Wednesday, February 9, 2011


This weekend I picked up the book Committed, by Elizabeth Gilbert.  [I joined the Millionaires Club at Books-A-Million - can't wait!]  Today on the train I finished the second chapter.  It provoked some pretty serious thinking for me.  I know, dangerous, right?  Seriously, though.  I finished the chapter and really reflected on her words.  The end of the chapter she talks about people's expectations for marriage:
Life is hard work and work is hard work - I'm quite certain they would agree with those statements - but how does marriage become hard work?  Here's how: Marriage becomes hard work once you have poured the entirety of your life's expectations for happiness into the hands of one mere person. (pg. 48)
Whoa.  That is heh-vey.  I mean it!  Do we put so much into our spouses, fully expecting that they are going to be the one and only reason for our total happiness?  Yikes!  

I thought about this one.  Long and hard.  I thought about my expectations for my marriage and future with Matt.  And you know what?  This is not how I think: "...we should somehow be answerable for every aspect of each other's joy and happiness.  That our very job description as spouses was to be each other's everything" (pg. 49).  I don't expect Matt to be my everything.  I'm not putting all my happiness eggs into his basket.  I expect him to work as hard as I do at continuing to grow in our relationship and to make sure that we are meeting each other's needs.  But I am more responsible for my happiness than Matt is.  It is up to me to recognize what I'm not getting or doing or whatever and fix it from my end.  

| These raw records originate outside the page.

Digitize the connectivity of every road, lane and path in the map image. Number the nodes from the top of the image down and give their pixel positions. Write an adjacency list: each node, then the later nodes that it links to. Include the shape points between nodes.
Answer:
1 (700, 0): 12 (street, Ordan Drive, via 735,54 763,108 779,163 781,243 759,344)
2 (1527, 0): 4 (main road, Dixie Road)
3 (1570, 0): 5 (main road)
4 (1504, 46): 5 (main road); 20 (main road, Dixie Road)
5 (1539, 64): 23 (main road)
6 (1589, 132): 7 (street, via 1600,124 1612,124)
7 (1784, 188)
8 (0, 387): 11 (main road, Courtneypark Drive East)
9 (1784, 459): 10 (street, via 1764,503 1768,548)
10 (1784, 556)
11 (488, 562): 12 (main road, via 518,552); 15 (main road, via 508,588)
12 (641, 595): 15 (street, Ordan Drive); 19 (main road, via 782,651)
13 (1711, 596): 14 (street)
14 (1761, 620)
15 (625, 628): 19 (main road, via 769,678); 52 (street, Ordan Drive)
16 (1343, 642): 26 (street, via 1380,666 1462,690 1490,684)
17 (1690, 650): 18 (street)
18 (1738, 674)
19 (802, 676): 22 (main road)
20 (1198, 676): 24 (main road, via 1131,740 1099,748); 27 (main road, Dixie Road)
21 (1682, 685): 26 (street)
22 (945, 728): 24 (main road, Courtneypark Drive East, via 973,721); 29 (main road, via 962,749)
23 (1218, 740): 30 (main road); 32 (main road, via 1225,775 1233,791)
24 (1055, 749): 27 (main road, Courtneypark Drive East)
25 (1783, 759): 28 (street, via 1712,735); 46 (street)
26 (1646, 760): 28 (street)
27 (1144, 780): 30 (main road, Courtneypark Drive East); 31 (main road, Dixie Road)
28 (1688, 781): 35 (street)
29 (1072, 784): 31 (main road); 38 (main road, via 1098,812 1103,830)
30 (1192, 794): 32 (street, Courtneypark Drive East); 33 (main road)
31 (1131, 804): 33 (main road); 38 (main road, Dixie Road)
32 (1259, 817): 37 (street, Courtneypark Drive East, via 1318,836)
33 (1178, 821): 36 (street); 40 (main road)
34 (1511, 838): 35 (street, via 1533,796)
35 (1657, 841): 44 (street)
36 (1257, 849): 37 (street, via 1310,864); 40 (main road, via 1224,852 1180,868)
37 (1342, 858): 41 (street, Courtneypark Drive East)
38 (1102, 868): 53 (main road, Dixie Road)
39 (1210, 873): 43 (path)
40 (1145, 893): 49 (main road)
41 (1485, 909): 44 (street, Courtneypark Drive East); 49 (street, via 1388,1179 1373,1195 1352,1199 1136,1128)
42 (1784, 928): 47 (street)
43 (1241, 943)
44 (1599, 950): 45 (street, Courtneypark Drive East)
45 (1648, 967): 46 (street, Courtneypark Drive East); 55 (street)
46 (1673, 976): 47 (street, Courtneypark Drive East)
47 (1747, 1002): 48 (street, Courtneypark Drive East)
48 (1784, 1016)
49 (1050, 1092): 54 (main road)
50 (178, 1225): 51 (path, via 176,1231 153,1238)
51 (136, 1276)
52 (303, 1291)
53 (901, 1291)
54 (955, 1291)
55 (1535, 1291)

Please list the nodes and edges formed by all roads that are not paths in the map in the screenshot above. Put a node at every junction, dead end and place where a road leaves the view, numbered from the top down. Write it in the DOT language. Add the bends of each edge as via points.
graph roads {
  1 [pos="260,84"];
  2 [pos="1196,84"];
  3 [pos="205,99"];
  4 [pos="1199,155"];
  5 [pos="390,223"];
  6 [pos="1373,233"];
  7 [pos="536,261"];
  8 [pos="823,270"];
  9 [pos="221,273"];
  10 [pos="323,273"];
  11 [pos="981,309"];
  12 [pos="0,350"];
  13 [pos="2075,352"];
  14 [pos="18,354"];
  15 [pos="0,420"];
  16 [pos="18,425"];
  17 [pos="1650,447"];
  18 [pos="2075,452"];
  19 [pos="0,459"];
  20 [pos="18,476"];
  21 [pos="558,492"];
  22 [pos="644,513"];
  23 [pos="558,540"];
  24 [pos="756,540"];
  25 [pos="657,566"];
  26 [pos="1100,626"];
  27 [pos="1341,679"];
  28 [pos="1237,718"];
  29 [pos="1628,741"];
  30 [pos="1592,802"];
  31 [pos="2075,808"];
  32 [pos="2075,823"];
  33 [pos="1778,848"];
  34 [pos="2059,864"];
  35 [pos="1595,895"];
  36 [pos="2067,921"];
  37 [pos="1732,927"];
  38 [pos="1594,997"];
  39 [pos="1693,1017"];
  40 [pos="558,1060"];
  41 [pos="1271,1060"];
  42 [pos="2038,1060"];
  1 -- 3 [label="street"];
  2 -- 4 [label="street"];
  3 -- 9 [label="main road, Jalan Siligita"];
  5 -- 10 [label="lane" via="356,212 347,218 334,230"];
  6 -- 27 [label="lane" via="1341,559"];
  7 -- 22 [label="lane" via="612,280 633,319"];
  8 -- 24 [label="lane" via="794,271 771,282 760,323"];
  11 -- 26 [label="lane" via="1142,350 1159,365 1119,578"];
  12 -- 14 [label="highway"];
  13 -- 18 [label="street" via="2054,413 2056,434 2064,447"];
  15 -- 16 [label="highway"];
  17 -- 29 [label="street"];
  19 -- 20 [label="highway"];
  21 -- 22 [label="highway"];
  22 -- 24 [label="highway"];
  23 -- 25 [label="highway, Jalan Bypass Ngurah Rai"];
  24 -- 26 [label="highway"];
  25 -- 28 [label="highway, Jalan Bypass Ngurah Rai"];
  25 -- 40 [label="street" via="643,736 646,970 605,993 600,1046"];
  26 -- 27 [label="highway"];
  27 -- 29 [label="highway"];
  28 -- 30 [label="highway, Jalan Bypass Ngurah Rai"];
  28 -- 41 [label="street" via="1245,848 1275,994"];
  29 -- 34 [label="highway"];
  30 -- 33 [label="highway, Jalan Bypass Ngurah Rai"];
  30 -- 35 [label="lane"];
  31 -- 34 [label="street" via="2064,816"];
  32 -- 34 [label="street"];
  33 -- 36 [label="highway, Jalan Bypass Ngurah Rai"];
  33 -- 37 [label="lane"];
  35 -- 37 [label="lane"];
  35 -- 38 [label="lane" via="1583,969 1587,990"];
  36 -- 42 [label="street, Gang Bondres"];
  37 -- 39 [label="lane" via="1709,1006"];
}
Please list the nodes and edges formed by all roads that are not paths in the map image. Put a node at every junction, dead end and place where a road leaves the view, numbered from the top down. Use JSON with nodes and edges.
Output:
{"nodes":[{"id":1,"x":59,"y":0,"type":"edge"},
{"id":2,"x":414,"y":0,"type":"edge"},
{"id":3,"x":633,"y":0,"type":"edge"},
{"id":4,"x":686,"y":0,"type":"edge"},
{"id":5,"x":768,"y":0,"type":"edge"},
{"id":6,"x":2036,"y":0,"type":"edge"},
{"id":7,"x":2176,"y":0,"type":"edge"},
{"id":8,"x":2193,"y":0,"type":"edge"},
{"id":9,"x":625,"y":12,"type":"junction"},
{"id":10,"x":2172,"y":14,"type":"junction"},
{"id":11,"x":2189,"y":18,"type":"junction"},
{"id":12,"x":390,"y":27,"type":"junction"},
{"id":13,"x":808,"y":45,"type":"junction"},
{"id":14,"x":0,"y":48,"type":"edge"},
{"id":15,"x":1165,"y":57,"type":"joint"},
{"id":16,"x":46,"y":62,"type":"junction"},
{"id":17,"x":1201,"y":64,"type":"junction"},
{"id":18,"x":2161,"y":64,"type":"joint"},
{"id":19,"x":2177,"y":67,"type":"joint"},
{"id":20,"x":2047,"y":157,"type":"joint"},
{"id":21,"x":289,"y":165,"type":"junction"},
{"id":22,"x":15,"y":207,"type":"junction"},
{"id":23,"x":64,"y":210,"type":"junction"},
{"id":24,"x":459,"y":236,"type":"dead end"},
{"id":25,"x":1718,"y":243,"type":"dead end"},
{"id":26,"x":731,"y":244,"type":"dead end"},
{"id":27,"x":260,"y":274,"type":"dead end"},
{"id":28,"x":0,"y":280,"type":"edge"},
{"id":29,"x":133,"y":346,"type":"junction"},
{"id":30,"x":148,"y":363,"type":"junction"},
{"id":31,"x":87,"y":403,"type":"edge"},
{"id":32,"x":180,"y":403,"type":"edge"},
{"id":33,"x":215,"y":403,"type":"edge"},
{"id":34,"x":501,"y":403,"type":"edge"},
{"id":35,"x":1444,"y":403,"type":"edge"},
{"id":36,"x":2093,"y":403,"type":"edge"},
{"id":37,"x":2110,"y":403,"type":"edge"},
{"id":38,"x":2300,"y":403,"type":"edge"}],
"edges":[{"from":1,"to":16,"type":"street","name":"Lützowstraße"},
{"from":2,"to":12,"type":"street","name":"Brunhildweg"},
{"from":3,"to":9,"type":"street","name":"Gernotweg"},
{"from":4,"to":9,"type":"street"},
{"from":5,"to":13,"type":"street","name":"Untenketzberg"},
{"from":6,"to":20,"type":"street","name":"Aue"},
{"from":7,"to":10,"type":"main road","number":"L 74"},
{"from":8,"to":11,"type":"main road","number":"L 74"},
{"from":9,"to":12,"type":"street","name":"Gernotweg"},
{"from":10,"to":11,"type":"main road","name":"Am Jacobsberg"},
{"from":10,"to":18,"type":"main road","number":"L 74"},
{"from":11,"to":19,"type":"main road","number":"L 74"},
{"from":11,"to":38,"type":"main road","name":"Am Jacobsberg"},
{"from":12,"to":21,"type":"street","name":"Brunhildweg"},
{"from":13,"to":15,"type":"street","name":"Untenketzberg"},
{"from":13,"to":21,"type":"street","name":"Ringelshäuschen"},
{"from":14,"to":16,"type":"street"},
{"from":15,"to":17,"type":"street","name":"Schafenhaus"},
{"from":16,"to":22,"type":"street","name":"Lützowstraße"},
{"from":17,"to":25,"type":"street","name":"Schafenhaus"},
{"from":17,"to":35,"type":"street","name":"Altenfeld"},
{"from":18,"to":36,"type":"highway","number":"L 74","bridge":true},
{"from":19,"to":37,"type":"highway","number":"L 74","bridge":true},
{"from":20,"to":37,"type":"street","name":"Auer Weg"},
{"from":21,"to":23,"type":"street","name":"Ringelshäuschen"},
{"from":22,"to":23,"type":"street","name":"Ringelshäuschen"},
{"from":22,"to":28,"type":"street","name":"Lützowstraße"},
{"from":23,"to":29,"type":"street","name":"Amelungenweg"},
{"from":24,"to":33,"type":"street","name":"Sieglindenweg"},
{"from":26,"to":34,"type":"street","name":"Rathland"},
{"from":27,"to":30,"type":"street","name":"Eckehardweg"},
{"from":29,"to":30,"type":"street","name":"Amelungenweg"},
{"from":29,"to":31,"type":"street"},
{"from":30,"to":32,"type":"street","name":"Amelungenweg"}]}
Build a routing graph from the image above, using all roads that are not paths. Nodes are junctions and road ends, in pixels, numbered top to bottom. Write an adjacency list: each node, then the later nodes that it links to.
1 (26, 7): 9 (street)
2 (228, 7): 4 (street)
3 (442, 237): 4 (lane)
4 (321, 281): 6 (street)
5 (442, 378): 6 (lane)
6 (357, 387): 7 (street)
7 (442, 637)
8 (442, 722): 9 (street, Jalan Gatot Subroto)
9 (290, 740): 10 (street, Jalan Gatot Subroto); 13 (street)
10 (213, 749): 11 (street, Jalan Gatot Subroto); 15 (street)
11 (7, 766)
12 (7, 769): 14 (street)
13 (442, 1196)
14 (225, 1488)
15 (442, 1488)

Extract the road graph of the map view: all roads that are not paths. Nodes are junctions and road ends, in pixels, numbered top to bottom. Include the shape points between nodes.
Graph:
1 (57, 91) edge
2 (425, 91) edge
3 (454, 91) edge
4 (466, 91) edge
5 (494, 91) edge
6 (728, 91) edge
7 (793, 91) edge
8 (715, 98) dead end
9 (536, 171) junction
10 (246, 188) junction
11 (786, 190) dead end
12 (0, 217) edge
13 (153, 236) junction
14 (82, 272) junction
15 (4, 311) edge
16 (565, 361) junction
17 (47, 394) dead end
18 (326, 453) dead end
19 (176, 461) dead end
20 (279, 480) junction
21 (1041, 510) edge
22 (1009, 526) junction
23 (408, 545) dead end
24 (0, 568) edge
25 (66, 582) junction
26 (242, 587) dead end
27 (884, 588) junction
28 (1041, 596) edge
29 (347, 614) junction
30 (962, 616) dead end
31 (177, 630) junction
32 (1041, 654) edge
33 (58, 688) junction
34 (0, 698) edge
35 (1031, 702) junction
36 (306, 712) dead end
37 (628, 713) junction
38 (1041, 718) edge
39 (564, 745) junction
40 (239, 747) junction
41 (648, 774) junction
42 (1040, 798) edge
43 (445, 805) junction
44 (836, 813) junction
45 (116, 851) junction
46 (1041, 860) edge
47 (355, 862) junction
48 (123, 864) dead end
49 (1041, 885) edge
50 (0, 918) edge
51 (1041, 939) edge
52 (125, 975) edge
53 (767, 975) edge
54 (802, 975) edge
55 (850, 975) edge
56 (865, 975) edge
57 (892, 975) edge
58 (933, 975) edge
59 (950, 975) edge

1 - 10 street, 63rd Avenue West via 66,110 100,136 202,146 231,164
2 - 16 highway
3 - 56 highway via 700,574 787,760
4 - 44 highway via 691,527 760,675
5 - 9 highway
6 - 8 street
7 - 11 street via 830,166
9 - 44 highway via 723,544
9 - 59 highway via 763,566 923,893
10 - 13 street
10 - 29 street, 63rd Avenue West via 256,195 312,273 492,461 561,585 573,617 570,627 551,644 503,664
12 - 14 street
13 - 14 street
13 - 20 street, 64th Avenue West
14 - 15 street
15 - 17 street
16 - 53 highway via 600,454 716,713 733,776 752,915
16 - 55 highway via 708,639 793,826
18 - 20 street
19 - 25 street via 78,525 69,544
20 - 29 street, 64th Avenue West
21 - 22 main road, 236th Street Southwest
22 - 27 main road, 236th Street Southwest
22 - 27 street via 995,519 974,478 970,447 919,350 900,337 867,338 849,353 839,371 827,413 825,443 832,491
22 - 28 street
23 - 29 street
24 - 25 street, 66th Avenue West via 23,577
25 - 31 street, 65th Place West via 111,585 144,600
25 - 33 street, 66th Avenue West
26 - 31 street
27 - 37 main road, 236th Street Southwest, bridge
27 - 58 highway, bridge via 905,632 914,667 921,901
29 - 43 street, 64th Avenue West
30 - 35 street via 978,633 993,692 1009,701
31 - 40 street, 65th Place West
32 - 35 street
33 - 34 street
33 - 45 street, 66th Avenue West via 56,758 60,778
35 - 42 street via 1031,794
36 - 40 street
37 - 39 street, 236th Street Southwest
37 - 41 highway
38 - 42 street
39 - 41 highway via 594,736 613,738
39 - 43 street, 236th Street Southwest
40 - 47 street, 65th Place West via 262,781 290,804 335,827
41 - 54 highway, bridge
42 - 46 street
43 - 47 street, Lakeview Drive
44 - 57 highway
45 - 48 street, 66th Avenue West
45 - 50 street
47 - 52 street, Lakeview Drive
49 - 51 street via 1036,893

Maybe this is because of my age.  Maybe it's because I've always relied on myself.  Maybe it's because I've always been a strong and independent person.  Maybe it's because I'm an introverted, introspective, deeply philosophical person (ha ha).  Yeah,'s probably just because I'm old and after pouring everything I had into past relationships and then losing myself entirely when they ended, I realized that my happiness depended on me.  No one else. 

I am capable of being happy on my own.  With or without someone else.  Having someone else (Matt) to enhance and deepen and share that happiness with is awesome.  But I can achieve it on my own.  And I think that's why Matt and I have always had a pretty easy way in our relationship.  Cuz he's the same way.  While we love our time together and treasure the moments we share as a couple, we also enjoy our time apart.  I like escaping to the window seat in our bedroom, putting on some of "my" music, and reading a good book while Matt plays Tiger Woods on Playstation in his "man room" (with lavender walls, crack me up!).  I'm proud of that.  Better yet, I'm proud of us.  And I think (and hope) that we will continue this way and continue being happy - with, within, and without each other (for brief periods of time, only, of course!). 

This is, of course, not to say that I wouldn't be devasted if our relationship ended.  It killed me when it was briefly suspended a few years ago.  But that is when I learned this valuable lesson - I will survive.  While I invested time, energy, love, and whatever else into our relationship, I still had my sense of self.  I still knew who I was.  I didn't have to spend a year traveling around the world to "find myself" (a la Eat, Pray, Love).  I never let myself completely become "us" or "we" - it was always very important to me to understand that I needed to have that me-ness in tact at all times.  Because things happen.  Like it or not. 

I can't wait to delve deeper into this book and keep reflecting on our relationship and why it's soooo awesome.